== About this exercise ==
Could you reproduce the rows starting at the line containing "Stop at the curb. Stand back from the edge." and ending at the line containing "At night, choose", substituting "light" for every "signal" and leaving all else as it stands?

== Exercise input ==

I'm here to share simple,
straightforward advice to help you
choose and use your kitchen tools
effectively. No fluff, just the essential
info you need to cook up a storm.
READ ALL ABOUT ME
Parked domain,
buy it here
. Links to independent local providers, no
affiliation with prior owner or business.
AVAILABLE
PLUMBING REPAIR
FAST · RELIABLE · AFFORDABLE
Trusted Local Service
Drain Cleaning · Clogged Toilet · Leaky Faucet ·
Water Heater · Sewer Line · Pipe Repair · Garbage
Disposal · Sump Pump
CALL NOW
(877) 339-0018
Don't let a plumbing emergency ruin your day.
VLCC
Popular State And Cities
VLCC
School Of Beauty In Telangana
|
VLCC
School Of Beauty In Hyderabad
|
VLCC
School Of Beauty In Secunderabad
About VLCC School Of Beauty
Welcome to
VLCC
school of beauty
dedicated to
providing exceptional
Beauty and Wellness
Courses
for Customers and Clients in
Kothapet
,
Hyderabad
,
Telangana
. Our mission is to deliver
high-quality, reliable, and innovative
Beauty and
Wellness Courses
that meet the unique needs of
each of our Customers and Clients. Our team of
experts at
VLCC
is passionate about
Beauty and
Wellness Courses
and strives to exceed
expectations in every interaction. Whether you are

--

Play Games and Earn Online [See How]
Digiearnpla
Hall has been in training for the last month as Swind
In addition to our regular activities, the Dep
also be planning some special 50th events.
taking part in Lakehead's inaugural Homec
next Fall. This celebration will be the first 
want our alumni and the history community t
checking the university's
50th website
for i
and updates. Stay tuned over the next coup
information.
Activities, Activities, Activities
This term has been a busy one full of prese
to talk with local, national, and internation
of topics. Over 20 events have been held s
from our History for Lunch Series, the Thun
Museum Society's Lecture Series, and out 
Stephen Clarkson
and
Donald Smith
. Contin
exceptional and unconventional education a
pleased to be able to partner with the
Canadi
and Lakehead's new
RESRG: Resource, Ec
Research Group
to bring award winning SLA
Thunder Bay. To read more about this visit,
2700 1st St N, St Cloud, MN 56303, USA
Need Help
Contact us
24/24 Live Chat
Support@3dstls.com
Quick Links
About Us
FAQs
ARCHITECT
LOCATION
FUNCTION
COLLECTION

--

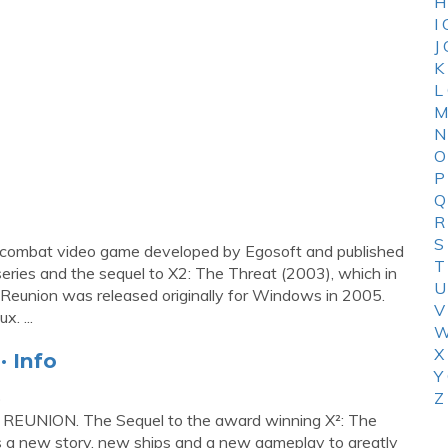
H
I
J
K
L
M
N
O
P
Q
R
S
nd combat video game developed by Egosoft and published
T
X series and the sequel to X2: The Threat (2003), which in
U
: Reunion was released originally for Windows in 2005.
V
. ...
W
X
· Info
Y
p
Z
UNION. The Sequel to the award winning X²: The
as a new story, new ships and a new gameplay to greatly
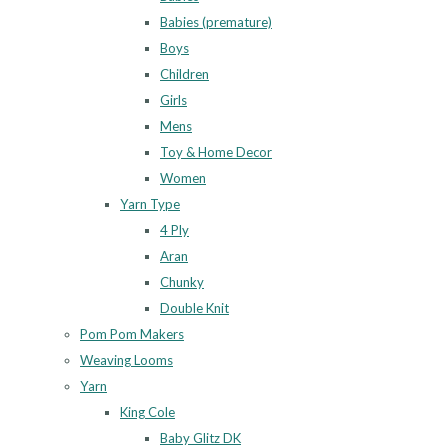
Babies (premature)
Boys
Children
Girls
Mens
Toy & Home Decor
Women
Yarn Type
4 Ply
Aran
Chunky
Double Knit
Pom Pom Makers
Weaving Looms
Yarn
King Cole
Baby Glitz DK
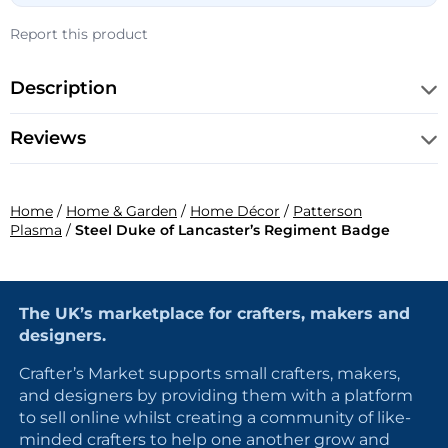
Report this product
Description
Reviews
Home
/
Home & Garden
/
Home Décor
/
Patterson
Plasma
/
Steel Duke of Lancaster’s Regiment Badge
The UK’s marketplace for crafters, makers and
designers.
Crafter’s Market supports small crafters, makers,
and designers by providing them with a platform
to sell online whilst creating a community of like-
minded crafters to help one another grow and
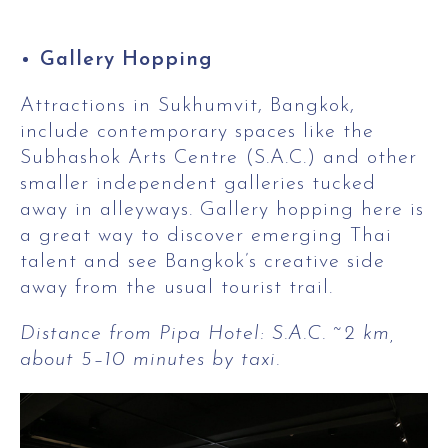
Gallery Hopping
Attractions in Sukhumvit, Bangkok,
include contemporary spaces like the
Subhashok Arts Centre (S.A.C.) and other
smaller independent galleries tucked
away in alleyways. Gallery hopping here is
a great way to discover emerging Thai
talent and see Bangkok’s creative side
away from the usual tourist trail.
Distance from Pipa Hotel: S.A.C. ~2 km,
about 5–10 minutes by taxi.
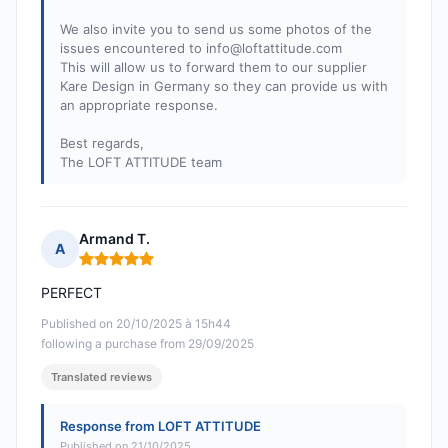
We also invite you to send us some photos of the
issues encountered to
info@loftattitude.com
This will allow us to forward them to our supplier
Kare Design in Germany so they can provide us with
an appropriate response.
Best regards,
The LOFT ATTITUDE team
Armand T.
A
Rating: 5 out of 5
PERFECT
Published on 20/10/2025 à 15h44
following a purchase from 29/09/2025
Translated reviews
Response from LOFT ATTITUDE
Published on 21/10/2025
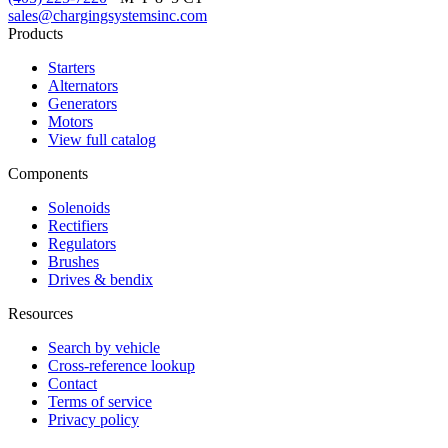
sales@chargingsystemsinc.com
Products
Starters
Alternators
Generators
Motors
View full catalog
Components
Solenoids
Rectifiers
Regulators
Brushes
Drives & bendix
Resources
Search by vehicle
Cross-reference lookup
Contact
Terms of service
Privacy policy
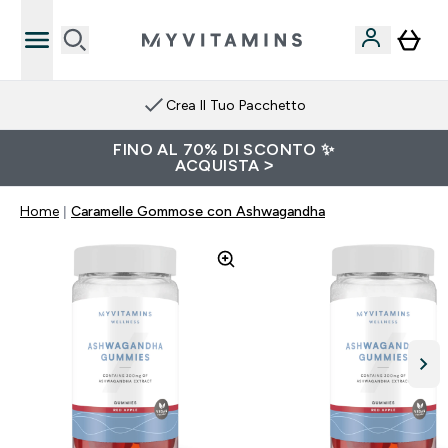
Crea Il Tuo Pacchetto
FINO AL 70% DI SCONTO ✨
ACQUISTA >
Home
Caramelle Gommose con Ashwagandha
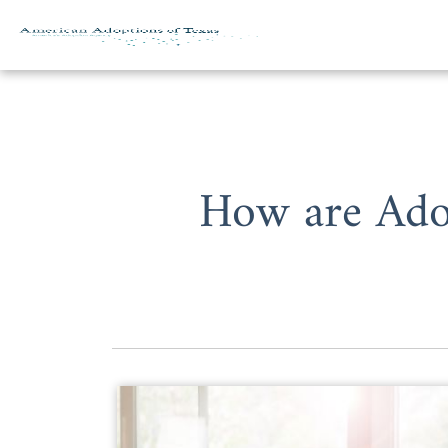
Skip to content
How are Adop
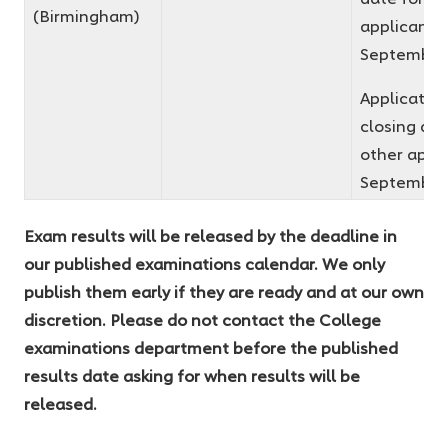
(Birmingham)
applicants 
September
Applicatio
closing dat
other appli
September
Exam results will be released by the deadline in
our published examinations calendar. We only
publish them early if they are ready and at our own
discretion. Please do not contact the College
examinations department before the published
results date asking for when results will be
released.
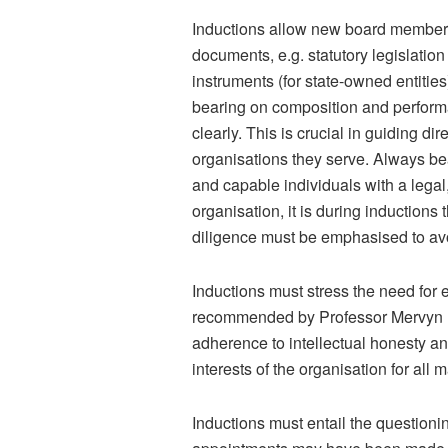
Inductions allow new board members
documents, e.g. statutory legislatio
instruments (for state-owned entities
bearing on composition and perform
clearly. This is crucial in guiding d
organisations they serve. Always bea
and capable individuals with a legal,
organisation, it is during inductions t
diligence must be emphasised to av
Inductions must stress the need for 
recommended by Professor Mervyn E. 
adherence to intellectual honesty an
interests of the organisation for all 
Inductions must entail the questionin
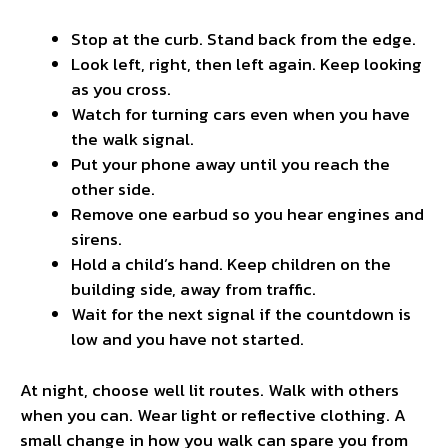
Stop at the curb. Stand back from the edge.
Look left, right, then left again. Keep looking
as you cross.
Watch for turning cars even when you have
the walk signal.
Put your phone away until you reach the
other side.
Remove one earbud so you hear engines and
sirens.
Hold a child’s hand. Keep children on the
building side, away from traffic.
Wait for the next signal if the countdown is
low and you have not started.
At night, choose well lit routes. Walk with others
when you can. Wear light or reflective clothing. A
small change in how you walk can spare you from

== Answer to this problem ==
Stop at the curb. Stand back from the edge.
Look left, right, then left again. Keep looking
as you cross.
Watch for turning cars even when you have
the walk light.
Put your phone away until you reach the
other side.
Remove one earbud so you hear engines and
sirens.
Hold a child’s hand. Keep children on the
building side, away from traffic.
Wait for the next light if the countdown is
low and you have not started.
At night, choose well lit routes. Walk with others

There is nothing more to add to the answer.